Are the current crop of reality shows becoming stale and boring? "Real Housewives of Atlanta" just not doing it for you anymore? Good news, America — in six years we’ll all get to watch “The Running Man,” a hot new show about criminals forced to run for their lives as they are hunted down by trained killers. It’ll be like if “The Amazing Race” had a baby with “Survivor” and that baby was raised by Hannibal Lecter. Are you excited? Are you pumped? How can you possibly wait six years, right? Well, guess what? You don’t have too!
This November we will be screening the 1987 action film THE RUNNING MAN, a prophetic look at the distant future (well, 2019 to be honest) — where the hottest thing on the airwaves is a glorious tribute to violence, muscles and that most Austrian of action stars: Arnold Schwarzenegger.

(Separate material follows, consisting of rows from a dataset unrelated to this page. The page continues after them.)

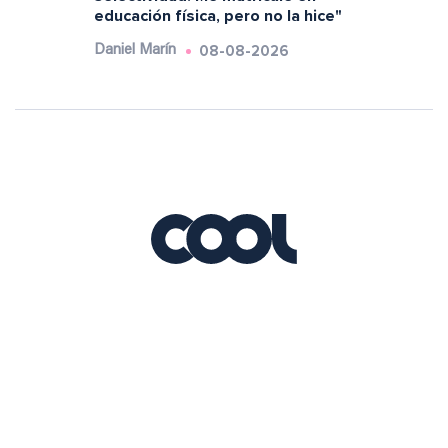
educación física, pero no la hice"
08-08-2026
Daniel Marín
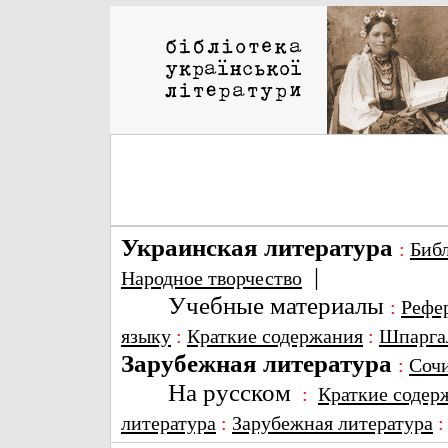
Украинская литература
:
Биб
|
Народное творчество
Учебные материалы
:
Рефе
языку
:
Краткие содержания
:
Шпарга
Зарубежная литература
:
Соч
На русском
:
Краткие содер
литература
:
Зарубежная литература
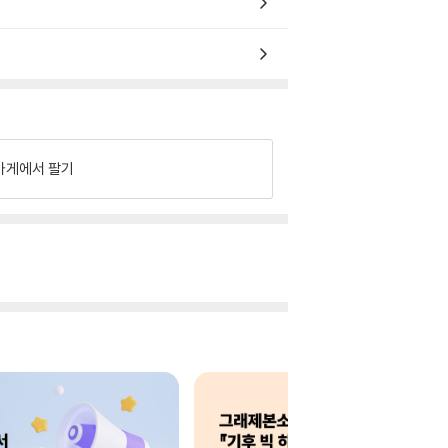
가게에서 팔기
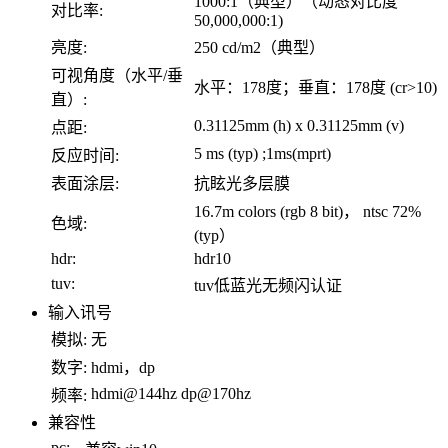
1000:1（典型）（动态对比度
对比率:
50,000,000:1)
亮度:
250 cd/m2（典型）
可视角度（水平/垂
水平：178度；垂直：178度 (cr>10)
直）:
0.31125mm (h) x 0.31125mm (v)
点距:
5 ms (typ) ;1ms(mprt)
反应时间:
表面涂层:
抗眩光多层膜
16.7m colors (rgb 8 bit)， ntsc 72%
色域:
(typ）
hdr:
hdr10
tuv:
tuv低蓝光无频闪认证
输入讯号
模拟:
无
数字:
hdmi，dp
hdmi@144hz dp@170hz
频率:
兼容性
pc:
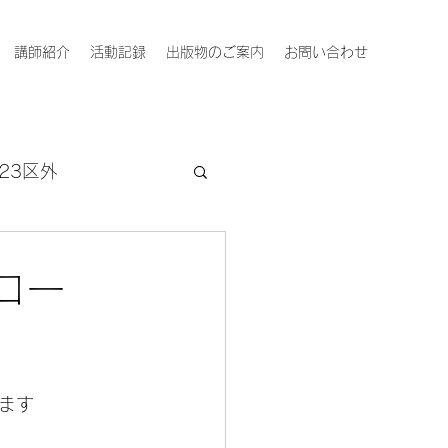
講師紹介
活動記録
出版物のご案内
お問い合わせ
23区外
コー
ます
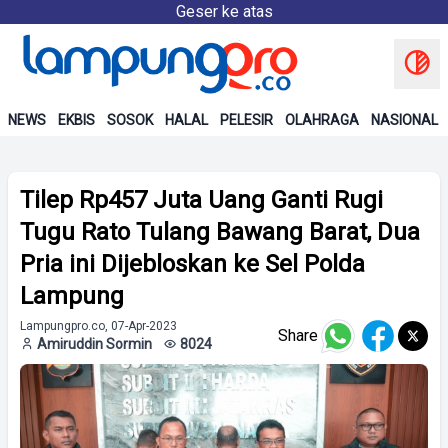
Geser ke atas
NEWS
EKBIS
SOSOK
HALAL
PELESIR
OLAHRAGA
NASIONAL
Tilep Rp457 Juta Uang Ganti Rugi
Tugu Rato Tulang Bawang Barat, Dua
Pria ini Dijebloskan ke Sel Polda
Lampung
Lampungpro.co, 07-Apr-2023
Share
Amiruddin Sormin
8024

THE RUNNING MAN is Arnold Schwarzenegger at his most Schwarzeneggerist and for our one-night-only screening we’re pulling out all the stops. You’ll get cap guns to shoot along with the movie at the bad guys (or good guys, if you want to be a prick about it). We’ll have live explosions in the theater (what’s an Arnold Scharzenegger movie without pyrotechnics? The answer is JUNIOR and nobody wants that). And we’ll have sub-titled some of the best one-liners in the film so you can shout them out along with the movie.
This is a night of action packed manliness so potent everybody who leaves the screening will be sporting hair on their chests. So stock up on razors, practice your best Arnold impression and make your way down to West Oaks on Saturday, November 26 for THE RUNNING MAN. Or we'll send Jesse Ventura after you.